Entries taken from a collection
[Start of Attachment]
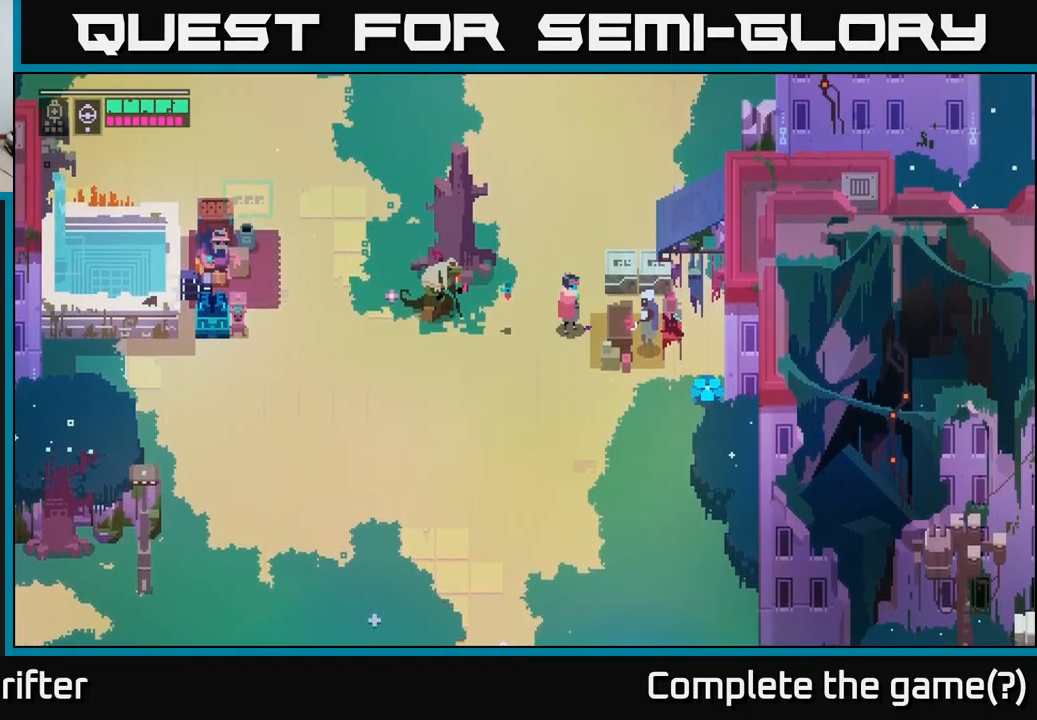
{"buttons": [], "left_stick": "up-right", "right_stick": "center", "events": [[500, "left_stick", "up-right"]]}
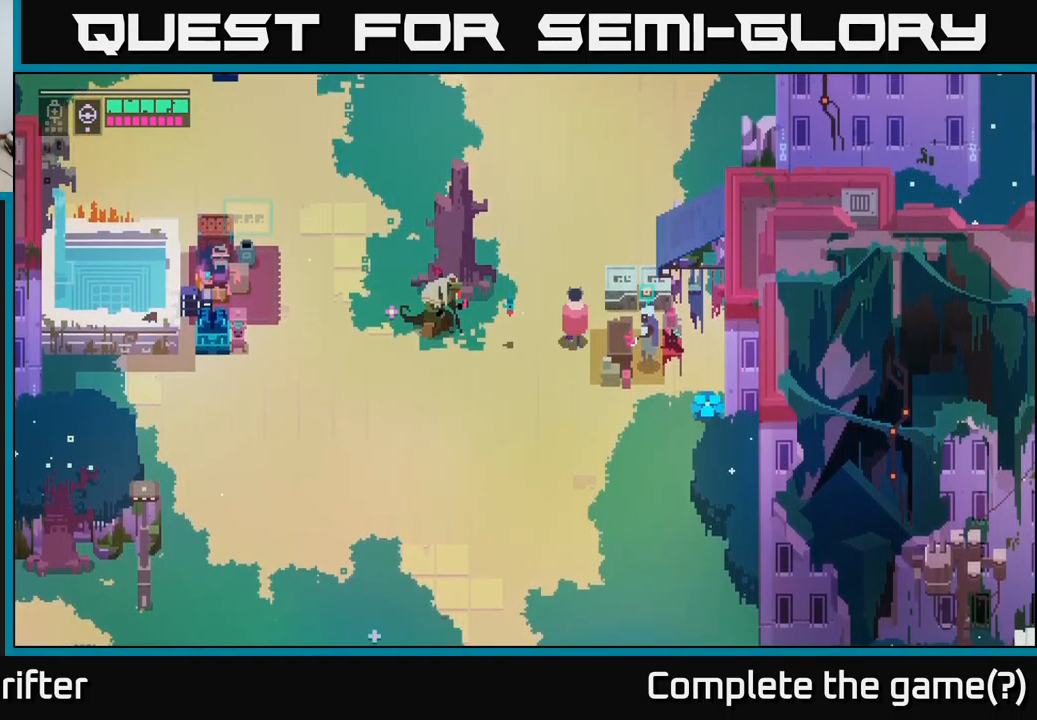
{"buttons": [], "left_stick": "up-right", "right_stick": "center", "events": []}
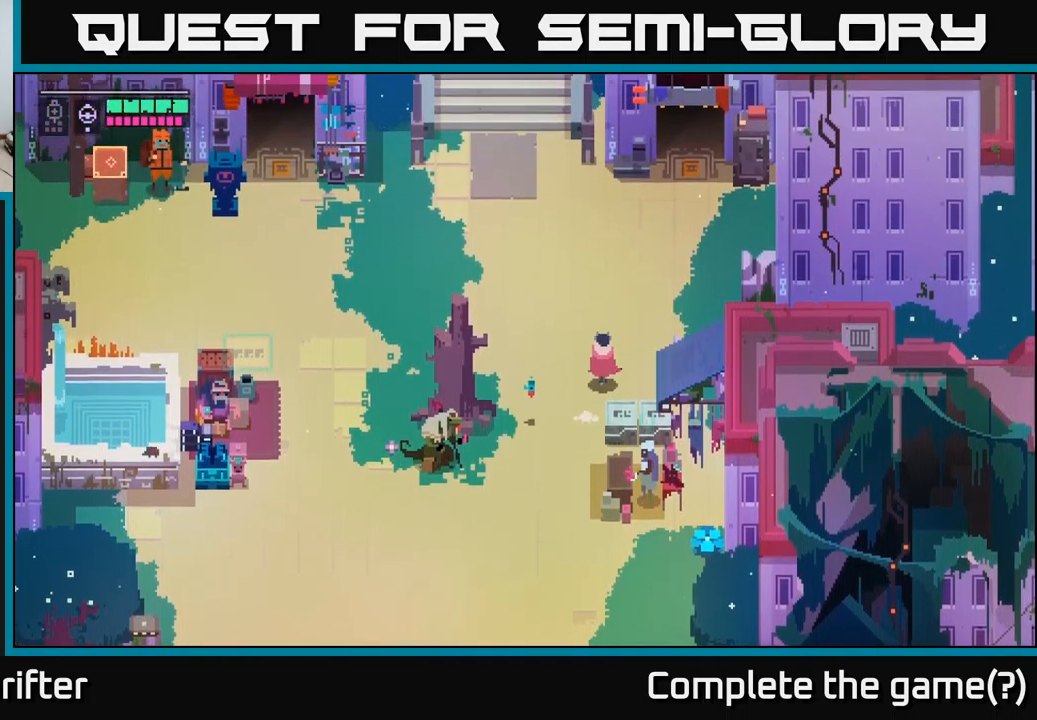
{"buttons": [], "left_stick": "up-right", "right_stick": "center", "events": []}
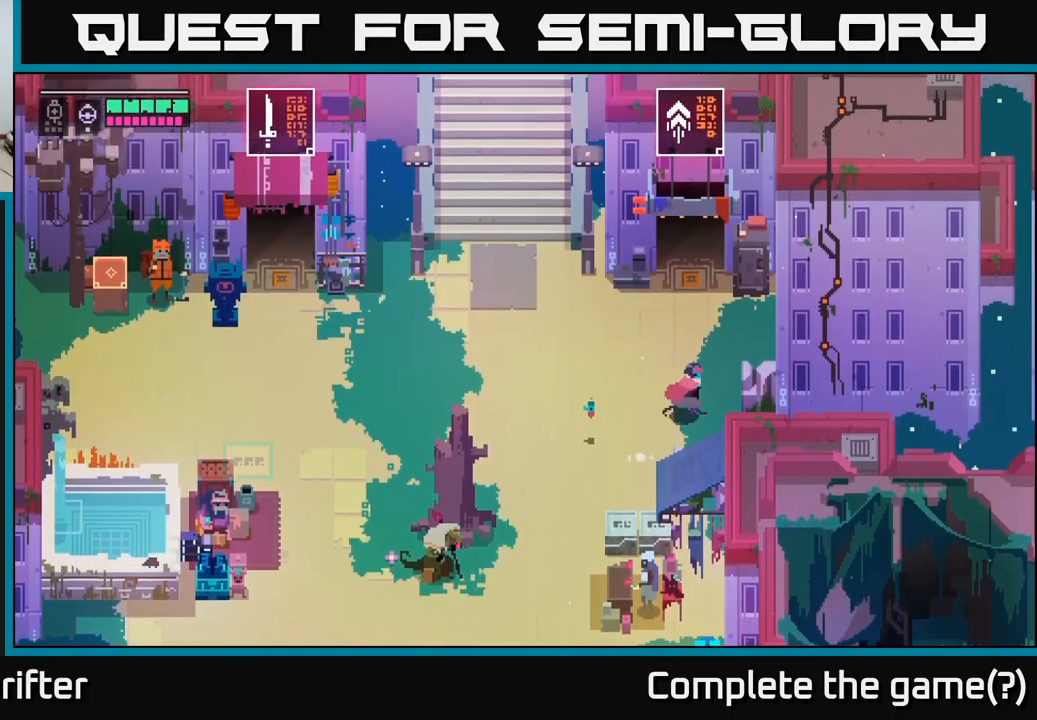
{"buttons": [], "left_stick": "center", "right_stick": "center", "events": [[183, "left_stick", "center"]]}
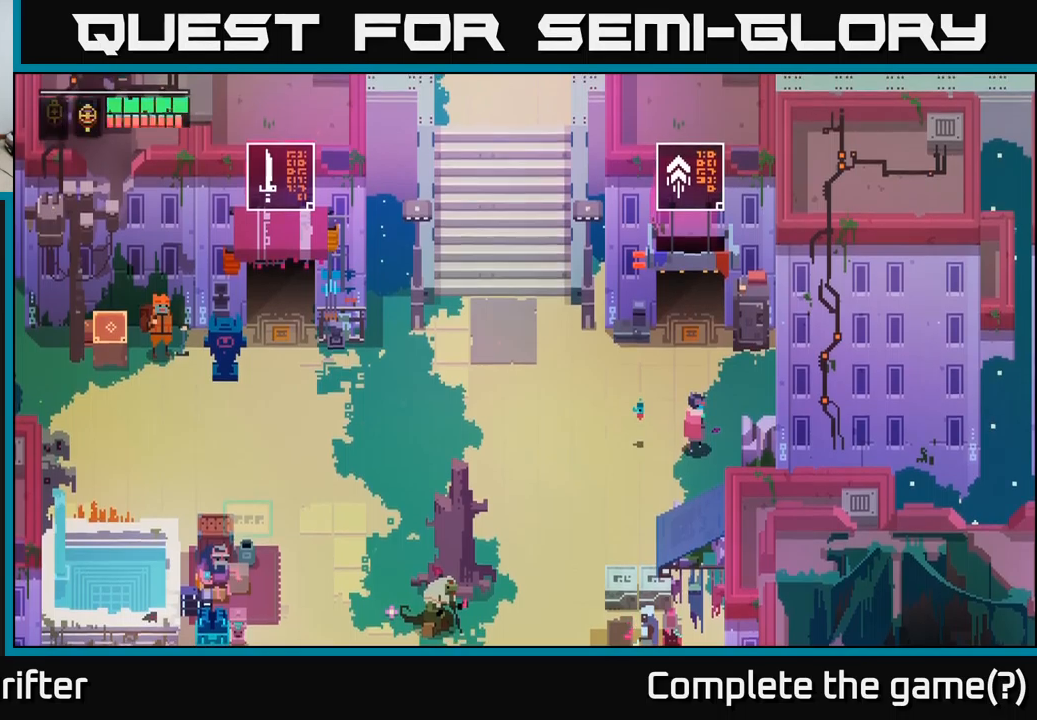
{"buttons": ["A"], "left_stick": "up-left", "right_stick": "center", "events": [[267, "left_stick", "left"], [417, "A", "down"], [450, "left_stick", "up-left"]]}
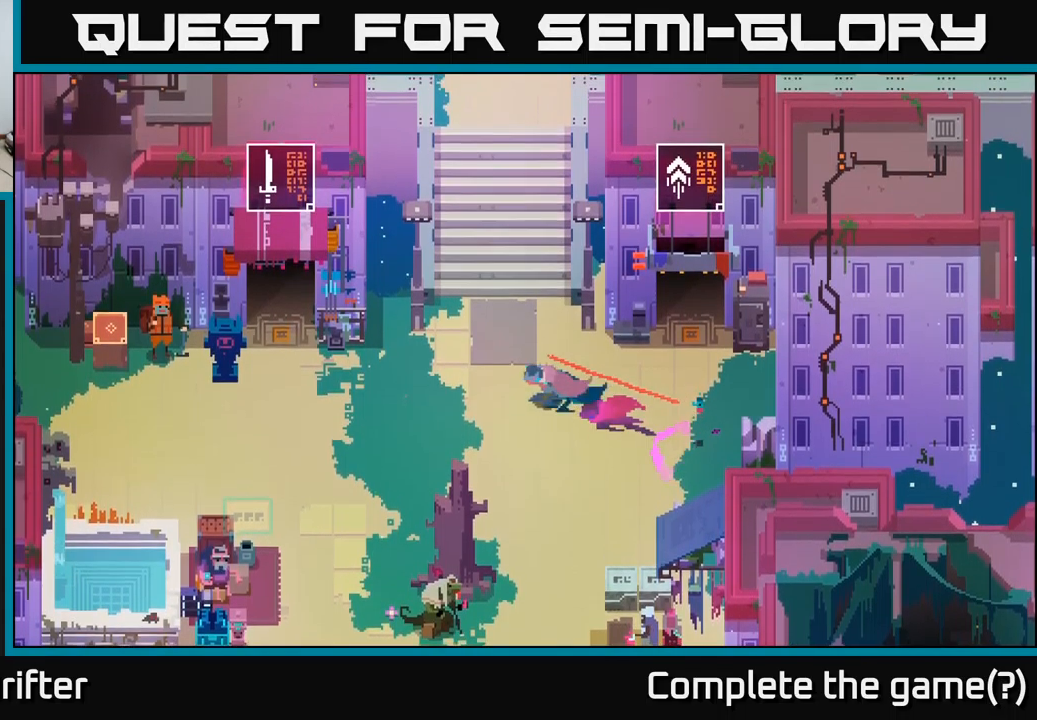
{"buttons": ["A"], "left_stick": "up", "right_stick": "center", "events": [[50, "A", "up"], [150, "left_stick", "up"], [200, "A", "down"], [350, "A", "up"], [467, "A", "down"]]}
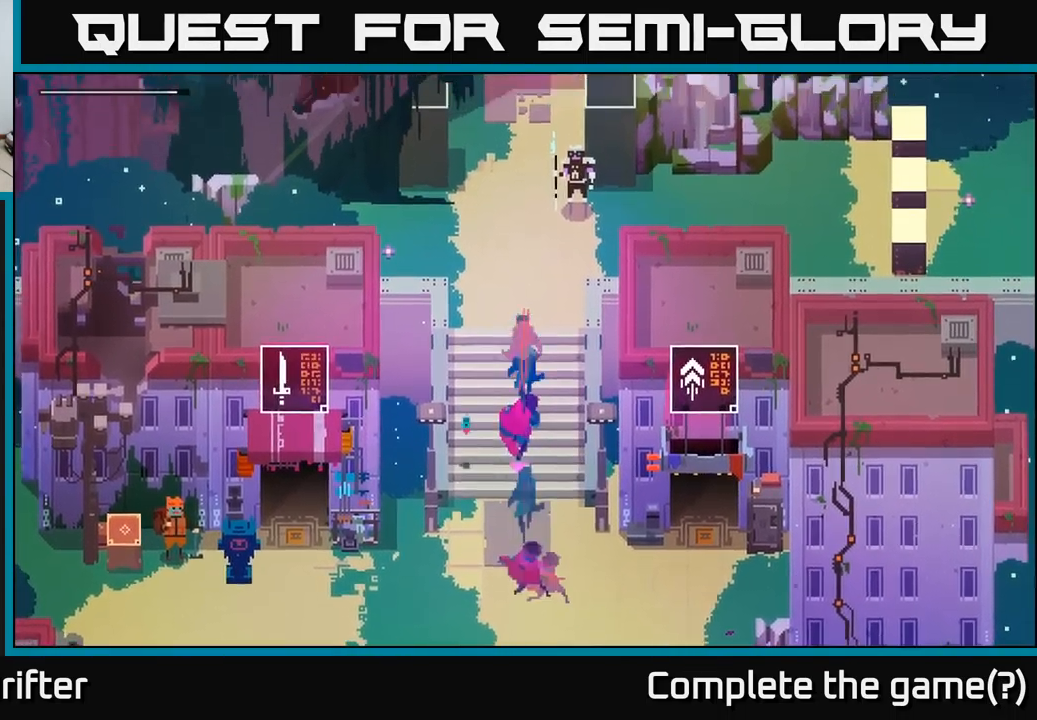
{"buttons": [], "left_stick": "right", "right_stick": "center", "events": [[117, "A", "up"], [250, "left_stick", "right"]]}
[End of Attachment]
All of the entries above need to be repeated exactly, minus the pictures.

● **REPLY TO THE TASK**:
{"buttons": [], "left_stick": "up-right", "right_stick": "center", "events": [[500, "left_stick", "up-right"]]}
{"buttons": [], "left_stick": "up-right", "right_stick": "center", "events": []}
{"buttons": [], "left_stick": "up-right", "right_stick": "center", "events": []}
{"buttons": [], "left_stick": "center", "right_stick": "center", "events": [[183, "left_stick", "center"]]}
{"buttons": ["A"], "left_stick": "up-left", "right_stick": "center", "events": [[267, "left_stick", "left"], [417, "A", "down"], [450, "left_stick", "up-left"]]}
{"buttons": ["A"], "left_stick": "up", "right_stick": "center", "events": [[50, "A", "up"], [150, "left_stick", "up"], [200, "A", "down"], [350, "A", "up"], [467, "A", "down"]]}
{"buttons": [], "left_stick": "right", "right_stick": "center", "events": [[117, "A", "up"], [250, "left_stick", "right"]]}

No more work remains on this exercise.